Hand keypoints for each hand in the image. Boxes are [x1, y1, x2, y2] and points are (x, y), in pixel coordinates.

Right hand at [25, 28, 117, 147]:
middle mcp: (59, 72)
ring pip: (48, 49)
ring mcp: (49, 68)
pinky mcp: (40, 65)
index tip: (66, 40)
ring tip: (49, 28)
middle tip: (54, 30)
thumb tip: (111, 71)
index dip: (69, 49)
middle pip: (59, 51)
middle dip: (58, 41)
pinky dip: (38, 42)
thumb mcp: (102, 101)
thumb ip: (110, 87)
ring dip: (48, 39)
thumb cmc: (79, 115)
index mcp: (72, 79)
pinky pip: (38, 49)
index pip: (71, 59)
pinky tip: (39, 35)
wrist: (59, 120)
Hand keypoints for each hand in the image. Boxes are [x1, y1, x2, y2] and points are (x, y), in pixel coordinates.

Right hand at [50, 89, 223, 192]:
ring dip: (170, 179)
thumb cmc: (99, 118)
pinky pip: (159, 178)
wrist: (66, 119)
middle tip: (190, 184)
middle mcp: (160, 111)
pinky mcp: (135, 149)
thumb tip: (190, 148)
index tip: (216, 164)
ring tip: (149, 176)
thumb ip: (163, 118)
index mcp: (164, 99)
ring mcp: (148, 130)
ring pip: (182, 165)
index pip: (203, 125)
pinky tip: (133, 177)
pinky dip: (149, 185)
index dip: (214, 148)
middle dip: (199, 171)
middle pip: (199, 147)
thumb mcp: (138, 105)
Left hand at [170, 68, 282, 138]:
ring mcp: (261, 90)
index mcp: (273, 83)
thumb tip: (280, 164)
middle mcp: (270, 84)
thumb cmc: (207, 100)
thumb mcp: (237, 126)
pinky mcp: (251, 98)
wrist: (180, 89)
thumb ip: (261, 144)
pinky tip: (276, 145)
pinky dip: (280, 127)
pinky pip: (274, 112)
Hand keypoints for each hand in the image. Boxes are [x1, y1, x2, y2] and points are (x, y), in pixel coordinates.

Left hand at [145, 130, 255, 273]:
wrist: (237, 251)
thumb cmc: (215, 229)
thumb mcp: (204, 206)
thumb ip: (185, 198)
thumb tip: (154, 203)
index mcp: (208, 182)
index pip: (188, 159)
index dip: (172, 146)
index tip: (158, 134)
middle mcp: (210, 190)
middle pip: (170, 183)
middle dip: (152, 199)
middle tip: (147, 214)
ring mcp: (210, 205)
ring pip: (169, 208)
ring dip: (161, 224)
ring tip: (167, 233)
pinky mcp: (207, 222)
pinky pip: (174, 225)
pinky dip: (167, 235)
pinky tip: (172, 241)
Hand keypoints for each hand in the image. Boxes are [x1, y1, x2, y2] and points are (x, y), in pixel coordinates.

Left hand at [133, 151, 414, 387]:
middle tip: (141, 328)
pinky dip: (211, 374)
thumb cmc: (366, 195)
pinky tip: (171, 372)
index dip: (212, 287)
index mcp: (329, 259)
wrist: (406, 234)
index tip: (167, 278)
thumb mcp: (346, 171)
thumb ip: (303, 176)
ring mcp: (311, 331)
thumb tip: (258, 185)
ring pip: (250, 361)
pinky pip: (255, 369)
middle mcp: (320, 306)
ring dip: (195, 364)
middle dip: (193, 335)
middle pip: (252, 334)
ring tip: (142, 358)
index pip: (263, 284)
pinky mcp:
+ + + + + + +
Using the entries above, extract exactly the span from the line with "middle tip: (54, 30)" to the line with "wrist: (59, 120)", both lines included; leave out everything else.

- Exercise solution -
middle tip: (54, 30)
thumb tip: (111, 71)
index dip: (69, 49)
middle pip: (59, 51)
middle dip: (58, 41)
pinky dip: (38, 42)
thumb mcp: (102, 101)
thumb ip: (110, 87)
ring dip: (48, 39)
thumb cmc: (79, 115)
index mcp: (72, 79)
pinky pip: (38, 49)
index pip: (71, 59)
pinky tip: (39, 35)
wrist: (59, 120)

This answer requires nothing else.